Rapid7 was recently tasked with testing a client's internal network, an environment that included multiple subnets. Due to the size of the network, this was a paired internal – an engagement in which two consultants are assigned to the same network penetration test.
Starting softly
We kicked off this one how we typically do: by poisoning network traffic while enumerating active services on hosts. In the background, we started poisoning the network traffic looking for hashes. While enumerating services, we tested hosts running SMB and found multiple which did not require SMB Message Signing. SMB Signing helps secure communication and data running on the network and without it, captured hashes through poisoning can then be relayed to provide us with a foothold on the domain.
Through the first few days, we were actively poisoning and relaying hashes that gave us access to hosts, but the client's Endpoint Detection and Response (EDR) system stopped any effective exploitation. Even hosts we had administrative access to could not be leveraged for exploitation because the EDR stopped our attempts.
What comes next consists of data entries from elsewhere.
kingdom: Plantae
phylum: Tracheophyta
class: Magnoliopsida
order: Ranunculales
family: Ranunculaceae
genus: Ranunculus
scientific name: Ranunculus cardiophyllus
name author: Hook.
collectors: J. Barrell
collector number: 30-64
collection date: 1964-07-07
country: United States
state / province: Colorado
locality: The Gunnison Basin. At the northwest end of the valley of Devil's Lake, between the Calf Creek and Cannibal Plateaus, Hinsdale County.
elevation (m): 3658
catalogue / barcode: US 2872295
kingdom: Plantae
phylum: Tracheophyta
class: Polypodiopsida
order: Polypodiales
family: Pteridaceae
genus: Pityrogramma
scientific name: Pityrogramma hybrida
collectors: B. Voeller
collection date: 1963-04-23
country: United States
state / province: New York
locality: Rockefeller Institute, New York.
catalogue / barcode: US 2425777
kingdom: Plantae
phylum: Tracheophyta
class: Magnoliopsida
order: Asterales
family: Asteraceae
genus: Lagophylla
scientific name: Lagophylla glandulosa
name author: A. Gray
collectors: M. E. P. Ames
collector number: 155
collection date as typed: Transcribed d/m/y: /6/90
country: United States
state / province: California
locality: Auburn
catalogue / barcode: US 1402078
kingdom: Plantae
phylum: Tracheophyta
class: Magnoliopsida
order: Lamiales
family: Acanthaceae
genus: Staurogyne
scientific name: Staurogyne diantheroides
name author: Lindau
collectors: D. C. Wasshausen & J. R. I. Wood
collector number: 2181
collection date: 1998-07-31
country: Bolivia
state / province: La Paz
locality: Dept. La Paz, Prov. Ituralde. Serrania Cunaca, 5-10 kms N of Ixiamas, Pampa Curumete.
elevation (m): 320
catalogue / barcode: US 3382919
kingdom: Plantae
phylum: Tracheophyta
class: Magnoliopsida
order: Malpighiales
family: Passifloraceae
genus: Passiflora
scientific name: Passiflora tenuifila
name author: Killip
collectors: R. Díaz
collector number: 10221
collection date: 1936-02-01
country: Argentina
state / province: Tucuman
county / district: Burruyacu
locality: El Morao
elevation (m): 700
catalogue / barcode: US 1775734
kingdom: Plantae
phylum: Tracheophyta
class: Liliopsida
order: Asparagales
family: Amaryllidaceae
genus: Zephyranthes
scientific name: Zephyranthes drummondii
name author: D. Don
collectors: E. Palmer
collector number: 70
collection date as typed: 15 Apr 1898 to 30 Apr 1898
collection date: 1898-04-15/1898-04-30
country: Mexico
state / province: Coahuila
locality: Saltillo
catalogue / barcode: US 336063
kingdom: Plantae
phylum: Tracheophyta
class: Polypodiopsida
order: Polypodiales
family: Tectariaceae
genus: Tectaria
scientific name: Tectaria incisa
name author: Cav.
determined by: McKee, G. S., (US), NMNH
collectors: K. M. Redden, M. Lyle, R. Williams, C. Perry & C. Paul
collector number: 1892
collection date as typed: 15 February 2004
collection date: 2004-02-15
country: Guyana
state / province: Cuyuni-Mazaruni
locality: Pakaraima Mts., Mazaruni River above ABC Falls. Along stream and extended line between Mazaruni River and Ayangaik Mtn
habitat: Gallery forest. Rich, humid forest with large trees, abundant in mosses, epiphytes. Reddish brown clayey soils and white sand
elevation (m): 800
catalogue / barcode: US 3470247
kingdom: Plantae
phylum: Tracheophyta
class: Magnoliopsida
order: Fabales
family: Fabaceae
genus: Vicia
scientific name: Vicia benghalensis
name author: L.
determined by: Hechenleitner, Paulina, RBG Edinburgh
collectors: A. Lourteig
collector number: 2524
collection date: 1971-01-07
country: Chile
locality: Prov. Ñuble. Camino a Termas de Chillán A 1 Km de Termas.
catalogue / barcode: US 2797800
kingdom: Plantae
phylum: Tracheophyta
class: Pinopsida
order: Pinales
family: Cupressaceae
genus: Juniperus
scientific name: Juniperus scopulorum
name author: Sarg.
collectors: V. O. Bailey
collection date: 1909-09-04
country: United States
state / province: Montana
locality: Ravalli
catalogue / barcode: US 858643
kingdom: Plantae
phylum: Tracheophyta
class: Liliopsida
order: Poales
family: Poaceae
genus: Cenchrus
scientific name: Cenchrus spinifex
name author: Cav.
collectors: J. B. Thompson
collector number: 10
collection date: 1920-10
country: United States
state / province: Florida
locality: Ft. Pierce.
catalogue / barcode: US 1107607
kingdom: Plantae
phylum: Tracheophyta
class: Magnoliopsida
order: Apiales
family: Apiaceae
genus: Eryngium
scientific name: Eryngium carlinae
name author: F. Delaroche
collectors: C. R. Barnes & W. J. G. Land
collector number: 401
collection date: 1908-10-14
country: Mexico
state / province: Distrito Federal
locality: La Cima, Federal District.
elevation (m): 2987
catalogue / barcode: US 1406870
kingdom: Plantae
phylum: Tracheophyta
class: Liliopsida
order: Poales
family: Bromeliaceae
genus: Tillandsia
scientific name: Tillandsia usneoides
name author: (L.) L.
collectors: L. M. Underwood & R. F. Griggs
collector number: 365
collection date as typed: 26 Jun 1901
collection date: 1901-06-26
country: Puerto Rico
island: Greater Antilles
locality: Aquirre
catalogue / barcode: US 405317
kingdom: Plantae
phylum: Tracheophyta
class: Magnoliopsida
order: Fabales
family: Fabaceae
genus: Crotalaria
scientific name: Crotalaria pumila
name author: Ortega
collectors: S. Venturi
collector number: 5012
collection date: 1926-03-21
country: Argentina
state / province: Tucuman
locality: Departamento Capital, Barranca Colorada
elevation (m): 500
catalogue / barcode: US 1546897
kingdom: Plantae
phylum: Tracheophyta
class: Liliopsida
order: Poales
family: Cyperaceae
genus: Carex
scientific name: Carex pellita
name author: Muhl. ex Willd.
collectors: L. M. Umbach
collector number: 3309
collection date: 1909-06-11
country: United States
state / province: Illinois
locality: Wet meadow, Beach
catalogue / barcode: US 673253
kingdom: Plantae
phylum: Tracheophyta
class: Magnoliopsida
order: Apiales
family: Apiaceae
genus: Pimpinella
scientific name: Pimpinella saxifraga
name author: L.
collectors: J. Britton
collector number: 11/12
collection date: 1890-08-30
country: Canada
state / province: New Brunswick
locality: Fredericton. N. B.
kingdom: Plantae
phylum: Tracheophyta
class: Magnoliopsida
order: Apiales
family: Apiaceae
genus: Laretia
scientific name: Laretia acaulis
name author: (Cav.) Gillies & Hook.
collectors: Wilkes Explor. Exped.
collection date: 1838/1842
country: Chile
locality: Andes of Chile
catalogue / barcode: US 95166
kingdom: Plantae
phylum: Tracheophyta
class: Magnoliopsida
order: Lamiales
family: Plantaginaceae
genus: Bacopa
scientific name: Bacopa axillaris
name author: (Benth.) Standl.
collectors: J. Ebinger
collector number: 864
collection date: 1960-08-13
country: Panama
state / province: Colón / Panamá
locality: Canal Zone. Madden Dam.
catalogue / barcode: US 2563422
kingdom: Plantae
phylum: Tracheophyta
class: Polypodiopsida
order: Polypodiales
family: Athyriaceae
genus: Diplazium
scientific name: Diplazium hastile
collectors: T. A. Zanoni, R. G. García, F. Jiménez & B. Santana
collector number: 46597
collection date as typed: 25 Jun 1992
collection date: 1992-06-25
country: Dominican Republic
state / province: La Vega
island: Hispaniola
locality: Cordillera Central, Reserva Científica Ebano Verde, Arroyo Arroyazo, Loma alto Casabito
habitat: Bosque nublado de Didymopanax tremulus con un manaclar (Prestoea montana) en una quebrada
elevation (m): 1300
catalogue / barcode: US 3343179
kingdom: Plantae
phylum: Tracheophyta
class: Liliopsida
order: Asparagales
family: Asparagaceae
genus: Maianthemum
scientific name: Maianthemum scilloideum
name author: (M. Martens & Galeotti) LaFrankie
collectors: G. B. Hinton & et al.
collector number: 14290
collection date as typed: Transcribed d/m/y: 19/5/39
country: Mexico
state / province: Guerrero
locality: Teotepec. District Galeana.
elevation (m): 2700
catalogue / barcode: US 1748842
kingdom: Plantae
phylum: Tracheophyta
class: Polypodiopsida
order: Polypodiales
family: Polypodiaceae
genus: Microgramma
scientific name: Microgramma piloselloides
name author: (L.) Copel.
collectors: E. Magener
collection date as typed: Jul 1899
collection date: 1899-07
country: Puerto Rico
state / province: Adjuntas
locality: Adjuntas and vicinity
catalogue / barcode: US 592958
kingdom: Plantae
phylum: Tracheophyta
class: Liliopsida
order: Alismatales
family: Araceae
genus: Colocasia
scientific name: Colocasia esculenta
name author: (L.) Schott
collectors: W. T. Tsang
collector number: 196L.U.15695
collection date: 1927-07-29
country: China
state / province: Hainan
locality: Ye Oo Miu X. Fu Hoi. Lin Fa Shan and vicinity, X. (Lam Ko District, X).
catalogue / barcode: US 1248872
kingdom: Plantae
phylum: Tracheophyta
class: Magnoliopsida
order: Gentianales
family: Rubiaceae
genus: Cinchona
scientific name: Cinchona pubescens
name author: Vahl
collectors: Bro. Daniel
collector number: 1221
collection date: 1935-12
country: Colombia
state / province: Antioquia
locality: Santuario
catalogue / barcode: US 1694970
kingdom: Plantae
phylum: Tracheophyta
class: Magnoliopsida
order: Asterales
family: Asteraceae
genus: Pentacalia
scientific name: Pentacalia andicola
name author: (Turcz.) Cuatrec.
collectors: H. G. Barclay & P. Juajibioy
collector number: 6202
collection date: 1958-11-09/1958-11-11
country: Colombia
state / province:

As such, we continued to poison and relay credentials, but began to look for other avenues of exploitation.
Some servers were found to be missing critical security patches, which could have provided us with local administrator access to the hosts, but we knew the vulnerability to have a 50-50 chance of causing a Denial of Service (DOS) on the server. After discussing it with our client, we opted to not perform the exploit to avoid any disruptions.
Another vulnerability, this one discovered in the web application management console, allowed us to run commands locally on a host. Rapid7 exploited it to gain a remote shell, giving us our first foothold on the domain. We enumerated additional information and captured some hashes, but proved unable to pivot to perform lateral movement or gain further access due to the users limited rights. This activity was also caught by the client’s monitoring, and access was cut quickly. Through these other attack vectors, we were able to discover additional risks to the client and capture, but none of the hashes were passable and offline cracking wasn't successful.
Making some noise
Rapid7 internal penetration tests are different from red team engagements. We always do our best to not be disruptive to any services. However, unlike red team engagements, our goal with internal penetration tests isn't to be quiet. All our tests are timebox tests, and in that limited time we work hard to discover as many exploitable vulnerabilities to help our clients secure their systems.
After failing to gain a foothold that would allow us lateral movement or privilege escalation, we decided to go loud. While we were poisoning the network and relaying hashes, we established multiple proxy connections – one of which had administrative access on their hosts, but wouldn't let us run any administrative commands there. Instead, we used that proxy connection to target all hosts on the domain running SMB to dump Local Security Authority (LSA) secrets. LSA secrets are a set of hashes, and sometimes plaintext credentials, stored in the Windows registry. Most of our attempts were properly stopped by the EDR, but on some of the hosts we were able to dump the LSA secrets. The LSA secrets provided us with NTLM hashes of domain users. NTLM hashes can be used in 'pass-the-hash' attacks to login as the user and let us establish a foothold in the domain.
With a machine's captured NTLM hash, Rapid7 enumerated the certificate authorities and their templates to target their Active Directory Certificate Services (ADCS) – a Windows Server that issues and manages public key infrastructure (PKI) certificates used in secure communication and authentication. We identified a template vulnerable to ESC1 which is a privilege escalation attack to gain unauthorized access to higher privileges. We leveraged this vulnerability to request and eventually capture the login certificate for a domain administrator. Performing an authentication request then provided us the domain administrator’s NTLM hash, compromising the entire AD environment.
While we had successfully gained domain administrator access, the engagement didn’t stop there. Rapid7 extracted the contents of the 'ntds.dit' database from the domain, which contains the password hashes for all domain user accounts to examine and perform password analysis and provide information on weak passwords, potential password reuse and common words used in passwords.
We discovered yet another ADCS template vulnerable to ESC4, a situation where the user has write privilege over a certificate template. In this case, domain users could abuse this to overwrite ADCS template configuration to make them vulnerable to ESC1. So even if there wasn't a certificate already vulnerable to ESC1, we could have leveraged this to take an extra step to gain domain administrator access.
Final thoughts
While all this technical stuff makes a good story, it doesn't help all clients understand the risks. Rapid7 also accessed shares with captured domain users and discovered critical company documents, including internal schematics, business projects, insecurely stored passwords, and banking information – packaged up to help highlight the risks of these exploited vulnerabilities.
This security assessment demonstrates the value of a Rapid7 penetration test. We partner with the clients during our engagements to provide them the best value, while also limiting the risks to their environment. Through our penetration testing assessments, we don't just highlight the technical vulnerabilities, but also demonstrate the real risks to business data and exposure that our clients face.